++++ PROVIDED RECORDS ++++

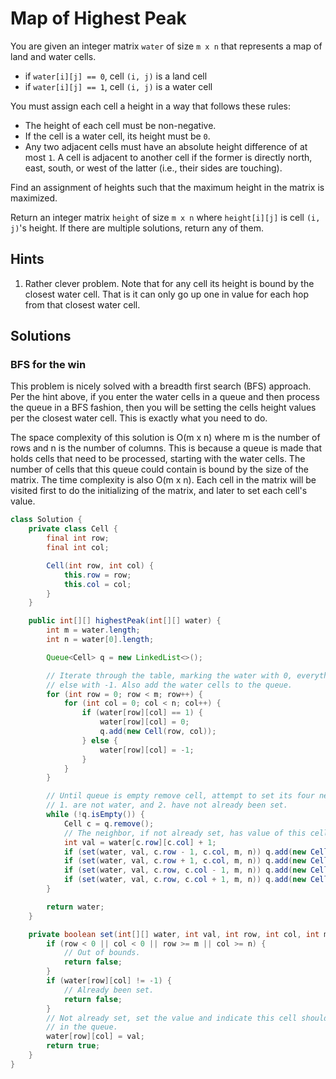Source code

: # Map of Highest Peak

You are given an integer matrix `water` of size `m x n` that represents a map of
land and water cells.

* if `water[i][j] == 0`, cell `(i, j)` is a land cell
* if `water[i][j] == 1`, cell `(i, j)` is a water cell

You must assign each cell a height in a way that follows these rules:

* The height of each cell must be non-negative.
* If the cell is a water cell, its height must be `0`.
* Any two adjacent cells must have an absolute height difference of at most `1`.
  A cell is adjacent to another cell if the former is directly north, east,
  south, or west of the latter (i.e., their sides are touching).

Find an assignment of heights such that the maximum height in the matrix is
maximized.

Return an integer matrix `height` of size `m x n` where `height[i][j]` is cell
`(i, j)`'s height. If there are multiple solutions, return any of them.

## Hints

1. Rather clever problem. Note that for any cell its height is bound by the
   closest water cell. That is it can only go up one in value for each hop
   from that closest water cell.

## Solutions

### BFS for the win

This problem is nicely solved with a breadth first search (BFS) approach. Per
the hint above, if you enter the water cells in a queue and then process the
queue in a BFS fashion, then you will be setting the cells height values per
the closest water cell. This is exactly what you need to do.

The space complexity of this solution is O(m x n) where m is the number of rows
and n is the number of columns. This is because a queue is made that holds cells
that need to be processed, starting with the water cells. The number of cells
that this queue could contain is bound by the size of the matrix. The time
complexity is also O(m x n). Each cell in the matrix will be visited first to
do the initializing of the matrix, and later to set each cell's value.

```java
class Solution {
    private class Cell {
        final int row;
        final int col;

        Cell(int row, int col) {
            this.row = row;
            this.col = col;
        }
    }

    public int[][] highestPeak(int[][] water) {
        int m = water.length;
        int n = water[0].length;

        Queue<Cell> q = new LinkedList<>();

        // Iterate through the table, marking the water with 0, everything
        // else with -1. Also add the water cells to the queue.
        for (int row = 0; row < m; row++) {
            for (int col = 0; col < n; col++) {
                if (water[row][col] == 1) {
                    water[row][col] = 0;
                    q.add(new Cell(row, col));
                } else {
                    water[row][col] = -1;
                }
            }
        }

        // Until queue is empty remove cell, attempt to set its four neighbors if they
        // 1. are not water, and 2. have not already been set.
        while (!q.isEmpty()) {
            Cell c = q.remove();
            // The neighbor, if not already set, has value of this cell plus one.
            int val = water[c.row][c.col] + 1;
            if (set(water, val, c.row - 1, c.col, m, n)) q.add(new Cell(c.row - 1, c.col));
            if (set(water, val, c.row + 1, c.col, m, n)) q.add(new Cell(c.row + 1, c.col));
            if (set(water, val, c.row, c.col - 1, m, n)) q.add(new Cell(c.row, c.col - 1));
            if (set(water, val, c.row, c.col + 1, m, n)) q.add(new Cell(c.row, c.col + 1));
        }

        return water;
    }

    private boolean set(int[][] water, int val, int row, int col, int m, int n) {
        if (row < 0 || col < 0 || row >= m || col >= n) {
            // Out of bounds.
            return false;
        }
        if (water[row][col] != -1) {
            // Already been set.
            return false;
        }
        // Not already set, set the value and indicate this cell should also be processed
        // in the queue.
        water[row][col] = val;
        return true;
    }
}
```
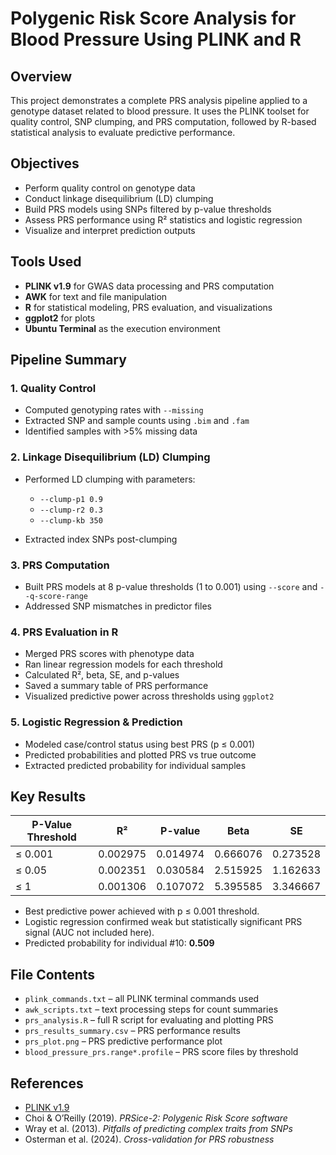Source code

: # Polygenic Risk Score Analysis for Blood Pressure Using PLINK and R

## Overview

This project demonstrates a complete PRS analysis pipeline applied to a genotype dataset related to blood pressure. It uses the PLINK toolset for quality control, SNP clumping, and PRS computation, followed by R-based statistical analysis to evaluate predictive performance.

## Objectives

* Perform quality control on genotype data
* Conduct linkage disequilibrium (LD) clumping
* Build PRS models using SNPs filtered by p-value thresholds
* Assess PRS performance using R² statistics and logistic regression
* Visualize and interpret prediction outputs

## Tools Used

* **PLINK v1.9** for GWAS data processing and PRS computation
* **AWK** for text and file manipulation
* **R** for statistical modeling, PRS evaluation, and visualizations
* **ggplot2** for plots
* **Ubuntu Terminal** as the execution environment

## Pipeline Summary

### 1. Quality Control

* Computed genotyping rates with `--missing`
* Extracted SNP and sample counts using `.bim` and `.fam`
* Identified samples with >5% missing data

### 2. Linkage Disequilibrium (LD) Clumping

* Performed LD clumping with parameters:

  * `--clump-p1 0.9`
  * `--clump-r2 0.3`
  * `--clump-kb 350`
* Extracted index SNPs post-clumping

### 3. PRS Computation

* Built PRS models at 8 p-value thresholds (1 to 0.001) using `--score` and `--q-score-range`
* Addressed SNP mismatches in predictor files

### 4. PRS Evaluation in R

* Merged PRS scores with phenotype data
* Ran linear regression models for each threshold
* Calculated R², beta, SE, and p-values
* Saved a summary table of PRS performance
* Visualized predictive power across thresholds using `ggplot2`

### 5. Logistic Regression & Prediction

* Modeled case/control status using best PRS (p ≤ 0.001)
* Predicted probabilities and plotted PRS vs true outcome
* Extracted predicted probability for individual samples

## Key Results

| P-Value Threshold | R²       | P-value  | Beta     | SE       |
| ----------------- | -------- | -------- | -------- | -------- |
| ≤ 0.001           | 0.002975 | 0.014974 | 0.666076 | 0.273528 |
| ≤ 0.05            | 0.002351 | 0.030584 | 2.515925 | 1.162633 |
| ≤ 1               | 0.001306 | 0.107072 | 5.395585 | 3.346667 |

* Best predictive power achieved with p ≤ 0.001 threshold.
* Logistic regression confirmed weak but statistically significant PRS signal (AUC not included here).
* Predicted probability for individual #10: **0.509**

## File Contents

* `plink_commands.txt` – all PLINK terminal commands used
* `awk_scripts.txt` – text processing steps for count summaries
* `prs_analysis.R` – full R script for evaluating and plotting PRS
* `prs_results_summary.csv` – PRS performance results
* `prs_plot.png` – PRS predictive performance plot
* `blood_pressure_prs.range*.profile` – PRS score files by threshold

## References

* [PLINK v1.9](https://www.cog-genomics.org/plink/)
* Choi & O’Reilly (2019). *PRSice-2: Polygenic Risk Score software*
* Wray et al. (2013). *Pitfalls of predicting complex traits from SNPs*
* Osterman et al. (2024). *Cross-validation for PRS robustness*
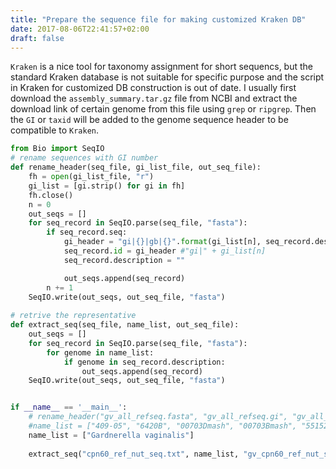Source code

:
 ```yaml
---
title: "Prepare the sequence file for making customized Kraken DB"
date: 2017-08-06T22:41:57+02:00
draft: false
---
```


`Kraken` is a nice tool for taxonomy assignment for short sequencs, but the standard Kraken database is not suitable for specific purpose and the script in Kraken for customized DB construction is out of date. I usually first download the `assembly_summary.tar.gz` file from NCBI and extract the download link of certain genome from this file using `grep` or `ripgrep`. Then the `GI` or `taxid` will be added to the genome sequence header to be compatible to `Kraken`.


```Python
from Bio import SeqIO
# rename sequences with GI number
def rename_header(seq_file, gi_list_file, out_seq_file):
	fh = open(gi_list_file, "r")
	gi_list = [gi.strip() for gi in fh]
	fh.close()
	n = 0
	out_seqs = []
	for seq_record in SeqIO.parse(seq_file, "fasta"):
		if seq_record.seq:
			gi_header = "gi|{}|gb|{}".format(gi_list[n], seq_record.description)
			seq_record.id = gi_header #"gi|" + gi_list[n]
			seq_record.description = ""

			out_seqs.append(seq_record)
		n += 1
	SeqIO.write(out_seqs, out_seq_file, "fasta")
	
# retrive the representative 
def extract_seq(seq_file, name_list, out_seq_file):
	out_seqs = []
	for seq_record in SeqIO.parse(seq_file, "fasta"):
		for genome in name_list:
			if genome in seq_record.description:			
				out_seqs.append(seq_record)
	SeqIO.write(out_seqs, out_seq_file, "fasta")


if __name__ == '__main__':
	# rename_header("gv_all_refseq.fasta", "gv_all_refseq.gi", "gv_all_refseq_withgi.fa")
	#name_list = ["409-05", "6420B", "00703Dmash", "00703Bmash", "55152", "JCP8481B", "GED7760B", "HMP9231", "ATCC 14019", "23-12", "18-4"]
	name_list = ["Gardnerella vaginalis"]
	
	extract_seq("cpn60_ref_nut_seq.txt", name_list, "gv_cpn60_ref_nut_seq.fa")	
```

++++

__REQUIRED ACTION__
From the first line of the records through the line with "You must assign", reproduce each line exactly and leave the pictures out.

__RESULT OF THIS TASK__
Source code

: # Map of Highest Peak

You are given an integer matrix `water` of size `m x n` that represents a map of
land and water cells.

* if `water[i][j] == 0`, cell `(i, j)` is a land cell
* if `water[i][j] == 1`, cell `(i, j)` is a water cell

You must assign each cell a height in a way that follows these rules:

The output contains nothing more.